IDK about this angle, just because elasticsearch / SQL has fucky syntax doesn't mean that crafting queries in code is something we wanna say goodbye to?
I like what Google Malloy has done, it made writing things in code enjoyable by reinventing the syntax and language, but keeping it compatible with existing tech.
Otherwise this is cool! I found it daunting as a newcomer to search thinking about optimizing search and making sense of how users use it.
But even with elasticsearch, it was not that hard to craft queries to do a faceted search and it was cheap and easy to setup, so the value I see is more in the analysis. And if you're going beyond a faceted search with basic group and / or logic, then isn't vector searches the way to go anyway?
I'm probably missing something!
Analytics: our painpoint with a few other search solutions was a lack of out-of-the-box insights for user behavior and common searches. We’re addressing this with Searchbase
What does "real time" means, are we talking about minutes or seconds?
Finally, how does it work for data that needs to be joined, should I create prejoined tables locally?
Maybe the AI revolution placed convenience over data ownership, but there's no way I'm giving full read access to my databases to a third party.

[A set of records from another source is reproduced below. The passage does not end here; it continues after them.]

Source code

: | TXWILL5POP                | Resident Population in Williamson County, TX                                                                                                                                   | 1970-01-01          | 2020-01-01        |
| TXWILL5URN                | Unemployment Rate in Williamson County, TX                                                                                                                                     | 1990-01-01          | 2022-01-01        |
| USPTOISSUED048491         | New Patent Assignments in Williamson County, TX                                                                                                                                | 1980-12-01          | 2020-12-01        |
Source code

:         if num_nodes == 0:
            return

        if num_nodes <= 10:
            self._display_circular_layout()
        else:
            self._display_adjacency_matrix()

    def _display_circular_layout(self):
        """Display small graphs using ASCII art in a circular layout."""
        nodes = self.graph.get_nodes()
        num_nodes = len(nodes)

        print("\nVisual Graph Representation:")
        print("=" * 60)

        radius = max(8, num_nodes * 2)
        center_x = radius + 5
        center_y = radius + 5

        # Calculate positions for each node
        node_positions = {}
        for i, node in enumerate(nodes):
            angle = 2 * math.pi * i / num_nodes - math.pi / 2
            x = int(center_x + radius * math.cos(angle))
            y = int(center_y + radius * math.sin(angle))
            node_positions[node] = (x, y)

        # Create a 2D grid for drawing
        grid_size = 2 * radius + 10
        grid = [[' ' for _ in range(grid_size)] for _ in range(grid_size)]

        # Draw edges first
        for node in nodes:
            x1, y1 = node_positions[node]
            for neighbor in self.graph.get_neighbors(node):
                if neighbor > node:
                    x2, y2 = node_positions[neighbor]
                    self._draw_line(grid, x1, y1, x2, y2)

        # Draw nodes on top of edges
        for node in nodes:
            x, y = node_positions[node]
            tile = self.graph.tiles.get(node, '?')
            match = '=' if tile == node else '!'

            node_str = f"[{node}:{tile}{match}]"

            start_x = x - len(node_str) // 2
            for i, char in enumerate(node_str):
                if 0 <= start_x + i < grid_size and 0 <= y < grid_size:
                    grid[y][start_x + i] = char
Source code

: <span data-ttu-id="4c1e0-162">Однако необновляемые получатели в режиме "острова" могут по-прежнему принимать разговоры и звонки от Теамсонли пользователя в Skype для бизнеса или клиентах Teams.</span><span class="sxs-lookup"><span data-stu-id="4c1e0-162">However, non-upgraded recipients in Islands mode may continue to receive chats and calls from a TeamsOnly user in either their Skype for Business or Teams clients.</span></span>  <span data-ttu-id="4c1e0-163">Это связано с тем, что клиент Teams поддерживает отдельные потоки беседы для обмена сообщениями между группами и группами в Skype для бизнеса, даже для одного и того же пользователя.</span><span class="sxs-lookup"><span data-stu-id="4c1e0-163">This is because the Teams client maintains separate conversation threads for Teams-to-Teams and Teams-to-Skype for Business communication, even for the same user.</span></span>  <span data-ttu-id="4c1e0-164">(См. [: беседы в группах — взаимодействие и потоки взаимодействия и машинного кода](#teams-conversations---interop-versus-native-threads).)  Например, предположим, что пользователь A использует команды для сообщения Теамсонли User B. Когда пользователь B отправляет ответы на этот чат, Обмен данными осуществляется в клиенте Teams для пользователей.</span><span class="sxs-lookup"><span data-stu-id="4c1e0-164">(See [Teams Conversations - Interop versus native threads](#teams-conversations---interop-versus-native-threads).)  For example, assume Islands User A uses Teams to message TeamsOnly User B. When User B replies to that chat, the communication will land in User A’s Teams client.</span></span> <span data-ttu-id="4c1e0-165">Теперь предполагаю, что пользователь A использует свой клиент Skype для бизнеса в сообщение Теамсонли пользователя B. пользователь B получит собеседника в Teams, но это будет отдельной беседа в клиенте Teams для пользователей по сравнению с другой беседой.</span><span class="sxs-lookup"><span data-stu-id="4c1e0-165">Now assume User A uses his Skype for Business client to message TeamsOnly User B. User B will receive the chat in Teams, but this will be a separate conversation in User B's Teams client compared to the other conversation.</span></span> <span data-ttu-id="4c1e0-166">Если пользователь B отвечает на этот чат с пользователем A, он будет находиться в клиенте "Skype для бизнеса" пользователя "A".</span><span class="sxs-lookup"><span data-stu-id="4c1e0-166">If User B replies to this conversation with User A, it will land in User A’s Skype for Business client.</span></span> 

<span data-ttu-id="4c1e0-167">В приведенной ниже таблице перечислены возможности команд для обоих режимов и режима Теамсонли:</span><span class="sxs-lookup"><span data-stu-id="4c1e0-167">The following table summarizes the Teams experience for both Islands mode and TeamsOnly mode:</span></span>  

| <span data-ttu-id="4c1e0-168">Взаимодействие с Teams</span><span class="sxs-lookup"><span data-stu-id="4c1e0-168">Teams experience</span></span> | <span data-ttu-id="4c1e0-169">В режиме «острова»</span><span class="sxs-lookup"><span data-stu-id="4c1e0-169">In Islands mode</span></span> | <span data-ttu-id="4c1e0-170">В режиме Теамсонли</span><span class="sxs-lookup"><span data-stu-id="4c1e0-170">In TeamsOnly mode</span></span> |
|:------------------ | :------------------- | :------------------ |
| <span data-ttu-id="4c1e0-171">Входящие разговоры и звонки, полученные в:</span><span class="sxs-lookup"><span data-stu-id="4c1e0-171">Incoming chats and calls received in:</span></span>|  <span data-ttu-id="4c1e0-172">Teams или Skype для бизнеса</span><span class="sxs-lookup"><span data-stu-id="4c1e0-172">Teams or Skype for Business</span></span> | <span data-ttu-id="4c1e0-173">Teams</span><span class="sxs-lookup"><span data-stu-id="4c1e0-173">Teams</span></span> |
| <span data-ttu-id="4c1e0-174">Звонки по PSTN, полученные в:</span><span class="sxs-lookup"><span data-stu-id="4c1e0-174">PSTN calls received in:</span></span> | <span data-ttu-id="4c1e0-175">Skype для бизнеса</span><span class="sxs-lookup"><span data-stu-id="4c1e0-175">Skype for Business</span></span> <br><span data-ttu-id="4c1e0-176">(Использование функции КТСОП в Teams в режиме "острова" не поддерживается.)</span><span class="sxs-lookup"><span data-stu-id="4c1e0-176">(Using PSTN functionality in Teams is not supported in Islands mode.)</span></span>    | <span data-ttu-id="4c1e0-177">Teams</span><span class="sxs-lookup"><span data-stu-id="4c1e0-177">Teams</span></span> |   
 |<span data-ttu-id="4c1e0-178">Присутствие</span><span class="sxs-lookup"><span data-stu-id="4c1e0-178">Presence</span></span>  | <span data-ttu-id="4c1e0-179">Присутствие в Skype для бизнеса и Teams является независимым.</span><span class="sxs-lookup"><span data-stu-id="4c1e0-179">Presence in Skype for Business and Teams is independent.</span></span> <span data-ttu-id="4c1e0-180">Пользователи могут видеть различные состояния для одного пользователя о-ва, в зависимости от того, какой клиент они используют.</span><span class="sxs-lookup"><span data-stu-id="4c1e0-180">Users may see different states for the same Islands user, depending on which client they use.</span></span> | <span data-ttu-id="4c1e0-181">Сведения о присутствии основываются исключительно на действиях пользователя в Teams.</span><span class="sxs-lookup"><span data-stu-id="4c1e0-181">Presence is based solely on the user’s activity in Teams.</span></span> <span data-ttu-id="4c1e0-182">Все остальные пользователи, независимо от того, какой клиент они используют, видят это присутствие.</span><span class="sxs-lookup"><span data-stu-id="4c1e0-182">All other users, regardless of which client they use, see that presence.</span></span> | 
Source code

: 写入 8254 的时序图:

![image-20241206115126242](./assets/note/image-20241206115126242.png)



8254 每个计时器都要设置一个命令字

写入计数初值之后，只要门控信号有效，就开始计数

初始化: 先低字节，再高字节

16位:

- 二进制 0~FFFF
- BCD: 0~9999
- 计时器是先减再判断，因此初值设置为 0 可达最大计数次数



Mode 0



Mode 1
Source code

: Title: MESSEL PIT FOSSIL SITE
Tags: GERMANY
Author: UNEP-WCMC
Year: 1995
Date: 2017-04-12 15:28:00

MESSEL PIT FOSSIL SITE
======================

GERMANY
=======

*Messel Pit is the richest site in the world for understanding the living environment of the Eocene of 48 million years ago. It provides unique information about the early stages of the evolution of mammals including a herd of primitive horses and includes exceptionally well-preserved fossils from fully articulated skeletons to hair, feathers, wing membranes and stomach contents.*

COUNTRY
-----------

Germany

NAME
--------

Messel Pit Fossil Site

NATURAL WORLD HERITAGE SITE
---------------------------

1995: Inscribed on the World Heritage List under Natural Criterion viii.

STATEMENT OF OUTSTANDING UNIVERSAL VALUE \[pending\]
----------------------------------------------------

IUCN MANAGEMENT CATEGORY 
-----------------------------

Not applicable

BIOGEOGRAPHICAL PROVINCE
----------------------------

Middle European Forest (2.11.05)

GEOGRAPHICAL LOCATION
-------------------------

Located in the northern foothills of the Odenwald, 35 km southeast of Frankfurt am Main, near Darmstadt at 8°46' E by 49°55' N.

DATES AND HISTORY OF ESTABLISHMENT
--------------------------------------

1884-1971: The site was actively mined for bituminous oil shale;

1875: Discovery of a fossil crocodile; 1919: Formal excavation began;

I’m very open to the idea of an on-prem version of Searchbase as an option in the future! We decided to start with a cloud version for our MVP to enable users to get started with Searchbase in a few minutes.
As for sharing DB credentials, I get the concern. “Subscribing” to your database is meant for developer convenience. But if there’s demand, we’d also like to support the traditional ETL method of “manually bulk uploading” :)
Benchmarks: this is a big one! We have some initial data that shows we’re comparable to elastic for fuzzy-search at medium scale. However, one of our value-propositions is out-of-the-box semantic search, so we’re working on a blog post with the full benchmarking story.